Quote exactly, and only, the lines of the material below from the line with "An example where" through the line with "system compares that".
SUPPLIED ENTRIES Block Start
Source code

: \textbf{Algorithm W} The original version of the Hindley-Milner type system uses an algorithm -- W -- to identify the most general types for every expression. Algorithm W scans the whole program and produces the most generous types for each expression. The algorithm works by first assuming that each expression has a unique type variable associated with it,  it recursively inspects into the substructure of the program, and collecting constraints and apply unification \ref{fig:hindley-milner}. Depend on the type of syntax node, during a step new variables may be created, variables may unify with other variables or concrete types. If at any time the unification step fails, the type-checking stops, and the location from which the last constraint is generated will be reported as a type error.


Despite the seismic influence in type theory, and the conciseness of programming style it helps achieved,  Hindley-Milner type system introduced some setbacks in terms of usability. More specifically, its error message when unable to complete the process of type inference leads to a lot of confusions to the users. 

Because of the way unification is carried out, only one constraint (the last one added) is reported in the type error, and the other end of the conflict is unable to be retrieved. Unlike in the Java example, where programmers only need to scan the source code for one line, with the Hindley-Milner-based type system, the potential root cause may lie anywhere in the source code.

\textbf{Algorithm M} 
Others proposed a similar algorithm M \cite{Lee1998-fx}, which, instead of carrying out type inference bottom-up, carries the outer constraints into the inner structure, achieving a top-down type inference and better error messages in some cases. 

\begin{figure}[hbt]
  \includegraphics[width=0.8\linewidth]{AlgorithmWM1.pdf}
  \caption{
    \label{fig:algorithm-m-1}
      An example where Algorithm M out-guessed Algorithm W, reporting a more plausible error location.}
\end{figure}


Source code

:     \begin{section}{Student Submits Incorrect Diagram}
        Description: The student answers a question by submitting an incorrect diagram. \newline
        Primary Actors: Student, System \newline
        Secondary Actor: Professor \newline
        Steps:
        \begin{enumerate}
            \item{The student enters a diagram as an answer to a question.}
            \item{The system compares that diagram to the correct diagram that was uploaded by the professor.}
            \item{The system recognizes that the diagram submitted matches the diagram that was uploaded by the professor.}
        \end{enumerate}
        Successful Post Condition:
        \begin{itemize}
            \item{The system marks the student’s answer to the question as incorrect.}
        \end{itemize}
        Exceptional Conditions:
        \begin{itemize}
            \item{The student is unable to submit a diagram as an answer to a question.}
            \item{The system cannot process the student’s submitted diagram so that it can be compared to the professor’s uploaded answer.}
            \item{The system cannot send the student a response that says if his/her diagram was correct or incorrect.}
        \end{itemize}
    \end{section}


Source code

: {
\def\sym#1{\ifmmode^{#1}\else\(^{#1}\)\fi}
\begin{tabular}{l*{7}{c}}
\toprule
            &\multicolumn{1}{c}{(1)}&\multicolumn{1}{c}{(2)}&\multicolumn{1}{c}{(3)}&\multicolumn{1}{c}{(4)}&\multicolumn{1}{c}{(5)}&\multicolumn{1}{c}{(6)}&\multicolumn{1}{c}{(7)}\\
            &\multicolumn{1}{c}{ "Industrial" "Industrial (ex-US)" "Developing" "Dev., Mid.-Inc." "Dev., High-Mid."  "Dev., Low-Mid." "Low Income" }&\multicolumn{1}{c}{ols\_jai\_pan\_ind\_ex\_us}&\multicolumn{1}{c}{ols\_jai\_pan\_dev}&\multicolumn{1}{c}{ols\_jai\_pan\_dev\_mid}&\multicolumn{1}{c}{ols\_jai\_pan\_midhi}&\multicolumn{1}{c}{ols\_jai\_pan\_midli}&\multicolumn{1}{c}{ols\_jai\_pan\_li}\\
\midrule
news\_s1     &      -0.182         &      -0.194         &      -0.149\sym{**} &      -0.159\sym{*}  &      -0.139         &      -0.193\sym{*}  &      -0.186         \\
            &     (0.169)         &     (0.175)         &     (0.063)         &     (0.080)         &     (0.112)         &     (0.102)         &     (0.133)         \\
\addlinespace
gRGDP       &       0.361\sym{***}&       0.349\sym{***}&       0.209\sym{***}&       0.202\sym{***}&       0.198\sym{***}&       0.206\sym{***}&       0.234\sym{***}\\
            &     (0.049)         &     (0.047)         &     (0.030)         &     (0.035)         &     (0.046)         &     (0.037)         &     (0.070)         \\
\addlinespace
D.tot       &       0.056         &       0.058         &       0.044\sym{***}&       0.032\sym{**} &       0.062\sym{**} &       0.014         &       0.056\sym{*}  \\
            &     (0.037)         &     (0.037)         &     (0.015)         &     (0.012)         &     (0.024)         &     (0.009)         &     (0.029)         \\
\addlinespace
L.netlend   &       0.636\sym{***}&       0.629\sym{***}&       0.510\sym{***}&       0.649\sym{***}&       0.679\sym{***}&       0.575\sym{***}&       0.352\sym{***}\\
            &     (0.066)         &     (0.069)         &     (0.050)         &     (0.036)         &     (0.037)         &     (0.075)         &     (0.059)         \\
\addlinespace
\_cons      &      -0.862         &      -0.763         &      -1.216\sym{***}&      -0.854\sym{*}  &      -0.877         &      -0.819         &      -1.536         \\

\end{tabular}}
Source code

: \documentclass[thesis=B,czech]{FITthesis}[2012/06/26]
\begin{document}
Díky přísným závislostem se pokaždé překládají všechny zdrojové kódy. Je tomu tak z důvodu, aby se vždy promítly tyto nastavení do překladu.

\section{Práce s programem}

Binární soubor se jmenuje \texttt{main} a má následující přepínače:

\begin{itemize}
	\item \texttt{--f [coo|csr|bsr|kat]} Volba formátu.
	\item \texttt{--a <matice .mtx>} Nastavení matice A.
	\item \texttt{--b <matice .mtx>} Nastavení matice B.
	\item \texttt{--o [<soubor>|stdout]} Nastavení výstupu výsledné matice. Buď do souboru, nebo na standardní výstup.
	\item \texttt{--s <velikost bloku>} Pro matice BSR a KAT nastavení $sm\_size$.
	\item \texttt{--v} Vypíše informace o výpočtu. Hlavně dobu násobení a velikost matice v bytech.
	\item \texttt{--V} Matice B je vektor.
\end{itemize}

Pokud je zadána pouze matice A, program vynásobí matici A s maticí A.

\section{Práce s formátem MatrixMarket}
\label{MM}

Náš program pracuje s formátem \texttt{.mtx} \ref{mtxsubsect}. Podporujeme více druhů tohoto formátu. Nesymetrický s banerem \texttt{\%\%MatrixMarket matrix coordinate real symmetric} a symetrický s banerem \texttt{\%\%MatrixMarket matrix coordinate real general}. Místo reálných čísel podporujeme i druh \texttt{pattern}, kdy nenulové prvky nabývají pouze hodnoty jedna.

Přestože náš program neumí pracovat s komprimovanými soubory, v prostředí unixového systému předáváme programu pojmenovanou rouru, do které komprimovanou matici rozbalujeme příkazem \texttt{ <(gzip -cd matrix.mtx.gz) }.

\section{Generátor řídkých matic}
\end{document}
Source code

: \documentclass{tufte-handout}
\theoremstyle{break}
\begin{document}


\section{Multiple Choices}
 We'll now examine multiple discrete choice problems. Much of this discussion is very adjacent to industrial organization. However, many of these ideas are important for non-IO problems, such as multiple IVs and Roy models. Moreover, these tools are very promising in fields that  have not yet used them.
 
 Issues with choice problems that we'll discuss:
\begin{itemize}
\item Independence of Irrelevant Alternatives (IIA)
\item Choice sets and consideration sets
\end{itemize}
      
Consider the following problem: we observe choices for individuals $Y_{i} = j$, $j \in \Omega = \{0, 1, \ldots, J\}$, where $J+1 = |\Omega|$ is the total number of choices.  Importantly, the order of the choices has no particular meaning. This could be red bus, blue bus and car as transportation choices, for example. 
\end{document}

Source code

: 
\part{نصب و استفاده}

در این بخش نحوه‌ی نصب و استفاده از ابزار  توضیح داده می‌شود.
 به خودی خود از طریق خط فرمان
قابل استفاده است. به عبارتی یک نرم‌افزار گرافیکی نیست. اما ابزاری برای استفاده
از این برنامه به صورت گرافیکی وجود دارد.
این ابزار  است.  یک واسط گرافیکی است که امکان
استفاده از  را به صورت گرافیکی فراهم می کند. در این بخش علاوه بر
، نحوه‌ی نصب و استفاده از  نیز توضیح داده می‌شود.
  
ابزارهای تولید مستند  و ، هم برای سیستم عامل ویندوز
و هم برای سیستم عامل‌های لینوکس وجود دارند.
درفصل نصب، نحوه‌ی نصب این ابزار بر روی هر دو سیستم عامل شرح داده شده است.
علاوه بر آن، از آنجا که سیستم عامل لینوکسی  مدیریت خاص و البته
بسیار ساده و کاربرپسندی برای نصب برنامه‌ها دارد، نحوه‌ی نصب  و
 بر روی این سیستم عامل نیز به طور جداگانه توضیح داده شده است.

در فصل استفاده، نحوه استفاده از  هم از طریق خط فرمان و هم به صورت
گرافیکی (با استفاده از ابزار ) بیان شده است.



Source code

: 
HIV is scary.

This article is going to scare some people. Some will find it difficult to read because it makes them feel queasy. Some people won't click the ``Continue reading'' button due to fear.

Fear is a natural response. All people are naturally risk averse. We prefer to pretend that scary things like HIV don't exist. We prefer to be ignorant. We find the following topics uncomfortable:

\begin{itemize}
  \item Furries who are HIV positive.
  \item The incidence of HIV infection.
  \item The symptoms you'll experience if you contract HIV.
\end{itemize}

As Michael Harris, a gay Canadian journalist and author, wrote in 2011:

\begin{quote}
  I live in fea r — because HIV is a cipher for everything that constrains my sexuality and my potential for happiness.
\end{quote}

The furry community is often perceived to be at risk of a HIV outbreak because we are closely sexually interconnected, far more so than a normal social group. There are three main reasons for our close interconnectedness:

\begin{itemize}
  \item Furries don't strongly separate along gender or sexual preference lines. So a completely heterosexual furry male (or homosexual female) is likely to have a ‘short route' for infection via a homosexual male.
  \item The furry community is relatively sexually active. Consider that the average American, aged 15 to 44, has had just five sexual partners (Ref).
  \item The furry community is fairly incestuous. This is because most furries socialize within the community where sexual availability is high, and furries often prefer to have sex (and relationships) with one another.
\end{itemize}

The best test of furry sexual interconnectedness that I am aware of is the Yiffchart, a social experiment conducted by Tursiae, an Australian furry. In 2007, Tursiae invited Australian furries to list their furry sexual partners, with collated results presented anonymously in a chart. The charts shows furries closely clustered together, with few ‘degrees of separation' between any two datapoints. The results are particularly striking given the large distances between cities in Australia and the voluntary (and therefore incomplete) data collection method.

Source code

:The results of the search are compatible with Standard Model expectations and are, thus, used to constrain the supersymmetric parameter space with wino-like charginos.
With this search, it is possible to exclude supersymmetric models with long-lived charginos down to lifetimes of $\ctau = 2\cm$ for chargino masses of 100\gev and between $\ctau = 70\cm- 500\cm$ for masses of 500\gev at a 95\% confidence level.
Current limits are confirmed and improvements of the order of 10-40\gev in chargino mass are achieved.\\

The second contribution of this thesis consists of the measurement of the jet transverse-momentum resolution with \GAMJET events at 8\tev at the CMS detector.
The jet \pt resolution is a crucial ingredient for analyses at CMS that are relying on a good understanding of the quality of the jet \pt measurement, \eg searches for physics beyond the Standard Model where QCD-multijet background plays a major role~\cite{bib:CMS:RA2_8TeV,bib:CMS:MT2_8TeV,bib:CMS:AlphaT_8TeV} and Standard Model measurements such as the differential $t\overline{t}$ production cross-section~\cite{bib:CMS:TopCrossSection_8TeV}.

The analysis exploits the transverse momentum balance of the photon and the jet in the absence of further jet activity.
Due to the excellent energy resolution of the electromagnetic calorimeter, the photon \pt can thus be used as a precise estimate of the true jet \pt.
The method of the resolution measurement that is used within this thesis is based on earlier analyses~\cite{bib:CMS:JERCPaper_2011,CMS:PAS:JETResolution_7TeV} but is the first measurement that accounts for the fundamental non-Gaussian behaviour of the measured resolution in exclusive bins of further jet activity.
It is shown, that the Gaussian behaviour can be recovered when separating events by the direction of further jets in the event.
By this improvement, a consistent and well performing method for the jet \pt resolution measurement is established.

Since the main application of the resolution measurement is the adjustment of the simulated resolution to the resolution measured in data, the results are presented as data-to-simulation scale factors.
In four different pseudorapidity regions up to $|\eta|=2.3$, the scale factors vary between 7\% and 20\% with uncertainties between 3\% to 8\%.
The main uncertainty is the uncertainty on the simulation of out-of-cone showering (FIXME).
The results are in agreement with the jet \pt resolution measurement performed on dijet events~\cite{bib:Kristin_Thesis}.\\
SUPPLIED ENTRIES Block End
→ **ANSWER BOX**
      An example where Algorithm M out-guessed Algorithm W, reporting a more plausible error location.}
\end{figure}


Source code

:     \begin{section}{Student Submits Incorrect Diagram}
        Description: The student answers a question by submitting an incorrect diagram. \newline
        Primary Actors: Student, System \newline
        Secondary Actor: Professor \newline
        Steps:
        \begin{enumerate}
            \item{The student enters a diagram as an answer to a question.}
            \item{The system compares that diagram to the correct diagram that was uploaded by the professor.}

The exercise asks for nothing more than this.